>>
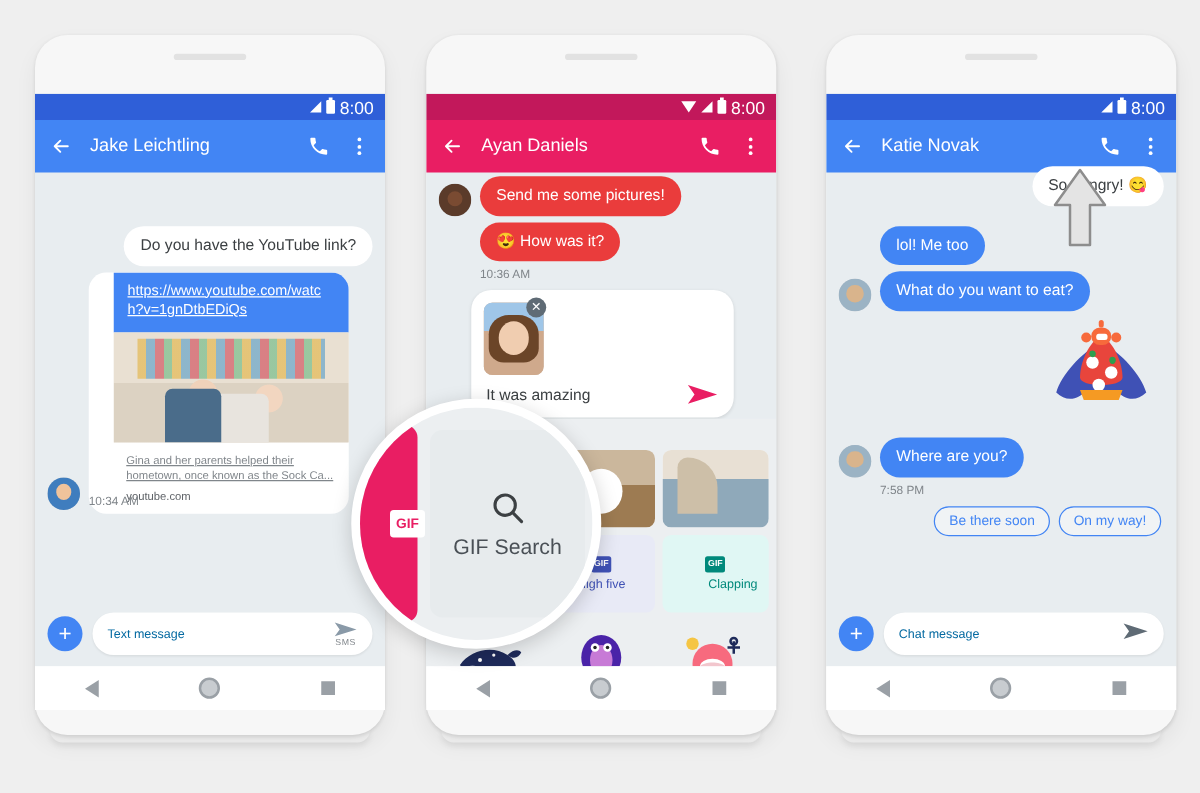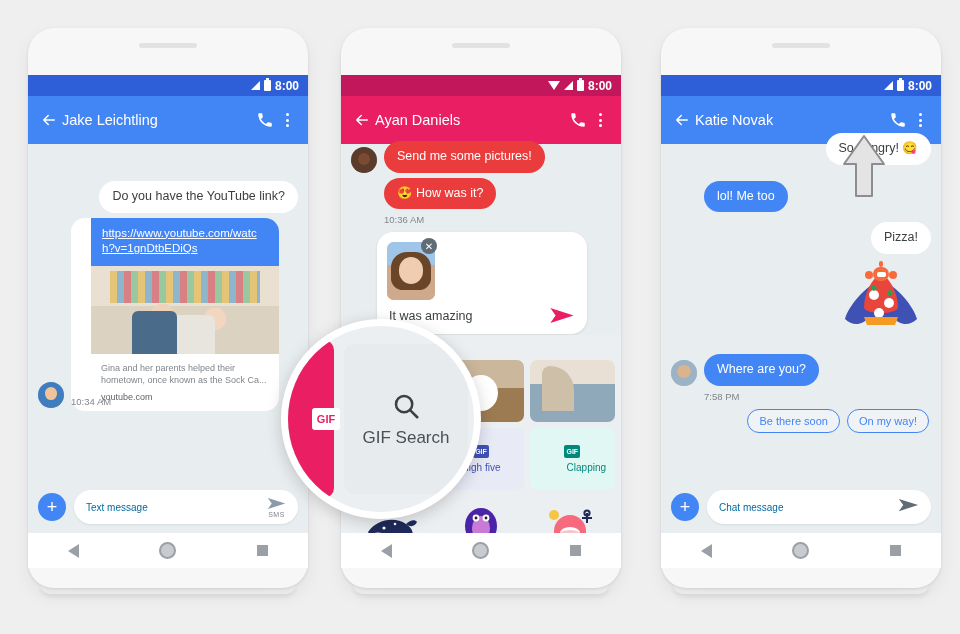--- a/index.html
+++ b/index.html
@@ -41,28 +41,28 @@
     position:absolute;left:0;right:0;bottom:20px;height:35px;
     background:#fff;display:flex;align-items:center;justify-content:space-around;
   }
   .nav-back{width:0;height:0;border-top:7px solid transparent;border-bottom:7px solid transparent;border-right:11px solid #9aa0a6;}
   .nav-home{width:13px;height:13px;border-radius:50%;border:2px solid #9aa0a6;background:#c8ccd0;}
   .nav-rec{width:11px;height:11px;background:#9aa0a6;}
 
   
   .statusbar{
     height:21px;display:flex;align-items:center;justify-content:flex-end;
-    padding-right:9px;color:#fff;font-size:12px;font-weight:bold;gap:4px;
+    padding-right:9px;color:#fff;font-size:14px;font-weight:normal;gap:4px;
   }
   .sb-wifi{width:0;height:0;border-left:6px solid transparent;border-right:6px solid transparent;border-top:9px solid #fff;}
   .sb-sig{width:0;height:0;border-left:9px solid transparent;border-bottom:9px solid #fff;}
   .sb-bat{width:7px;height:11px;background:#fff;border-radius:1px;position:relative;}
   .sb-bat:before{content:"";position:absolute;top:-2px;left:2px;width:3px;height:2px;background:#fff;}
   .appbar{
-    height:48px;display:flex;align-items:center;gap:4px;padding:0 12px;color:#fff;
+    height:42px;display:flex;align-items:center;gap:14px;padding:0 12px;color:#fff;
   }
   .appbar .title{font-size:14.5px;flex:1;}
   .ic{width:18px;height:18px;display:block;}
   .kebab{display:flex;flex-direction:column;gap:2.5px;align-items:center;justify-content:center;width:18px;}
   .kebab i{width:3px;height:3px;border-radius:50%;background:#fff;display:block;}
 
   .theme-blue .statusbar{background:#2f5fd8;}
   .theme-blue .appbar{background:#4285f4;}
   .theme-pink .statusbar{background:#c2185b;}
   .theme-pink .appbar{background:#e91e63;}
@@ -83,21 +83,21 @@
   .b-red{background:#ea3c3c;color:#fff;}
   .tstamp{font-size:9.5px;color:#80868b;margin:1px 0 7px 33px;}
 
   
   .ytcard{width:188px;border-radius:14px;overflow:hidden;background:#fff;padding-left:20px;}
   .ytlink{background:#4285f4;color:#fff;font-size:11.5px;line-height:1.35;
           padding:8px 11px 9px;text-decoration:underline;word-break:break-all;}
   .ytthumb{height:88px;position:relative;overflow:hidden;background:#e6ded2;}
   .yt-meta{padding:8px 10px 9px;}
   .yt-title{font-size:10.5px;font-weight:bold;color:#202124;margin-bottom:4px;}
-  .yt-desc{font-size:9px;color:#80868b;line-height:1.35;}
+  .yt-desc{font-size:9px;color:#80868b;line-height:1.35;text-decoration:underline;}
   .yt-dom{font-size:9px;color:#5f6368;margin-top:6px;}
 
   
   .composer{position:absolute;left:0;right:0;bottom:0;height:52px;display:flex;
             align-items:center;padding:0 10px;gap:8px;}
   .plusbtn{width:28px;height:28px;border-radius:50%;background:#4285f4;color:#fff;
            display:flex;align-items:center;justify-content:center;font-size:18px;flex:0 0 28px;line-height:0;}
   .inputpill{flex:1;height:34px;background:#fff;border-radius:18px;display:flex;
              align-items:center;padding:0 12px;box-shadow:0 1px 2px rgba(0,0,0,.08);}
   .inputpill .ph{flex:1;font-size:10px;color:#0369a1;}
@@ -427,22 +427,25 @@
       </div>
 
       <div class="convo" style="top:58px;">
         <div class="row out">
           <div class="bubble b-white">So hungry! 😋</div>
         </div>
         <div class="row" style="margin-top:16px;">
           <div class="avatar sp"></div>
           <div class="bubble b-blue">lol! Me too</div>
         </div>
-        <div class="row out" style="margin-top:10px;">
-          <div class="bubble b-white">Pizza!</div>
+        <div class="row">
+          <div class="avatar">
+              <span class="av-katie"></span>
+            </div>
+          <div class="bubble b-blue">What do you want to eat?</div>
         </div>
         <div class="row out" style="margin-top:4px;">
           <div>
             <svg width="100" height="86" viewBox="0 0 100 86">
               <path d="M50 20c-16 8-32 26-36 40 8 8 18 6 24-2 6 6 18 6 24 0 6 8 16 10 24 2-4-14-20-32-36-40z" fill="#3f51b5"></path>
               <path d="M50 14c-10 6-17 22-17 34 0 8 34 8 34 0 0-12-7-28-17-34z" fill="#e8453c"></path>
               <circle cx="43" cy="36" r="5" fill="#fff"></circle>
                 <circle cx="58" cy="44" r="5" fill="#fff"></circle>
                 <circle cx="48" cy="54" r="5" fill="#fff"></circle>
               <path d="M41 27c3-2 6 1 4 4-2 2-6 0-4-4z" fill="#2e9e4e"></path>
<<
**How to complete this task:** When repeating the listing, keep each line exact and exclude the pictures.

**Written response:**
--- a/index.html
+++ b/index.html
@@ -41,28 +41,28 @@
     position:absolute;left:0;right:0;bottom:20px;height:35px;
     background:#fff;display:flex;align-items:center;justify-content:space-around;
   }
   .nav-back{width:0;height:0;border-top:7px solid transparent;border-bottom:7px solid transparent;border-right:11px solid #9aa0a6;}
   .nav-home{width:13px;height:13px;border-radius:50%;border:2px solid #9aa0a6;background:#c8ccd0;}
   .nav-rec{width:11px;height:11px;background:#9aa0a6;}
 
   
   .statusbar{
     height:21px;display:flex;align-items:center;justify-content:flex-end;
-    padding-right:9px;color:#fff;font-size:12px;font-weight:bold;gap:4px;
+    padding-right:9px;color:#fff;font-size:14px;font-weight:normal;gap:4px;
   }
   .sb-wifi{width:0;height:0;border-left:6px solid transparent;border-right:6px solid transparent;border-top:9px solid #fff;}
   .sb-sig{width:0;height:0;border-left:9px solid transparent;border-bottom:9px solid #fff;}
   .sb-bat{width:7px;height:11px;background:#fff;border-radius:1px;position:relative;}
   .sb-bat:before{content:"";position:absolute;top:-2px;left:2px;width:3px;height:2px;background:#fff;}
   .appbar{
-    height:48px;display:flex;align-items:center;gap:4px;padding:0 12px;color:#fff;
+    height:42px;display:flex;align-items:center;gap:14px;padding:0 12px;color:#fff;
   }
   .appbar .title{font-size:14.5px;flex:1;}
   .ic{width:18px;height:18px;display:block;}
   .kebab{display:flex;flex-direction:column;gap:2.5px;align-items:center;justify-content:center;width:18px;}
   .kebab i{width:3px;height:3px;border-radius:50%;background:#fff;display:block;}
 
   .theme-blue .statusbar{background:#2f5fd8;}
   .theme-blue .appbar{background:#4285f4;}
   .theme-pink .statusbar{background:#c2185b;}
   .theme-pink .appbar{background:#e91e63;}
@@ -83,21 +83,21 @@
   .b-red{background:#ea3c3c;color:#fff;}
   .tstamp{font-size:9.5px;color:#80868b;margin:1px 0 7px 33px;}
 
   
   .ytcard{width:188px;border-radius:14px;overflow:hidden;background:#fff;padding-left:20px;}
   .ytlink{background:#4285f4;color:#fff;font-size:11.5px;line-height:1.35;
           padding:8px 11px 9px;text-decoration:underline;word-break:break-all;}
   .ytthumb{height:88px;position:relative;overflow:hidden;background:#e6ded2;}
   .yt-meta{padding:8px 10px 9px;}
   .yt-title{font-size:10.5px;font-weight:bold;color:#202124;margin-bottom:4px;}
-  .yt-desc{font-size:9px;color:#80868b;line-height:1.35;}
+  .yt-desc{font-size:9px;color:#80868b;line-height:1.35;text-decoration:underline;}
   .yt-dom{font-size:9px;color:#5f6368;margin-top:6px;}
 
   
   .composer{position:absolute;left:0;right:0;bottom:0;height:52px;display:flex;
             align-items:center;padding:0 10px;gap:8px;}
   .plusbtn{width:28px;height:28px;border-radius:50%;background:#4285f4;color:#fff;
            display:flex;align-items:center;justify-content:center;font-size:18px;flex:0 0 28px;line-height:0;}
   .inputpill{flex:1;height:34px;background:#fff;border-radius:18px;display:flex;
              align-items:center;padding:0 12px;box-shadow:0 1px 2px rgba(0,0,0,.08);}
   .inputpill .ph{flex:1;font-size:10px;color:#0369a1;}
@@ -427,22 +427,25 @@
       </div>
 
       <div class="convo" style="top:58px;">
         <div class="row out">
           <div class="bubble b-white">So hungry! 😋</div>
         </div>
         <div class="row" style="margin-top:16px;">
           <div class="avatar sp"></div>
           <div class="bubble b-blue">lol! Me too</div>
         </div>
-        <div class="row out" style="margin-top:10px;">
-          <div class="bubble b-white">Pizza!</div>
+        <div class="row">
+          <div class="avatar">
+              <span class="av-katie"></span>
+            </div>
+          <div class="bubble b-blue">What do you want to eat?</div>
         </div>
         <div class="row out" style="margin-top:4px;">
           <div>
             <svg width="100" height="86" viewBox="0 0 100 86">
               <path d="M50 20c-16 8-32 26-36 40 8 8 18 6 24-2 6 6 18 6 24 0 6 8 16 10 24 2-4-14-20-32-36-40z" fill="#3f51b5"></path>
               <path d="M50 14c-10 6-17 22-17 34 0 8 34 8 34 0 0-12-7-28-17-34z" fill="#e8453c"></path>
               <circle cx="43" cy="36" r="5" fill="#fff"></circle>
                 <circle cx="58" cy="44" r="5" fill="#fff"></circle>
                 <circle cx="48" cy="54" r="5" fill="#fff"></circle>
               <path d="M41 27c3-2 6 1 4 4-2 2-6 0-4-4z" fill="#2e9e4e"></path>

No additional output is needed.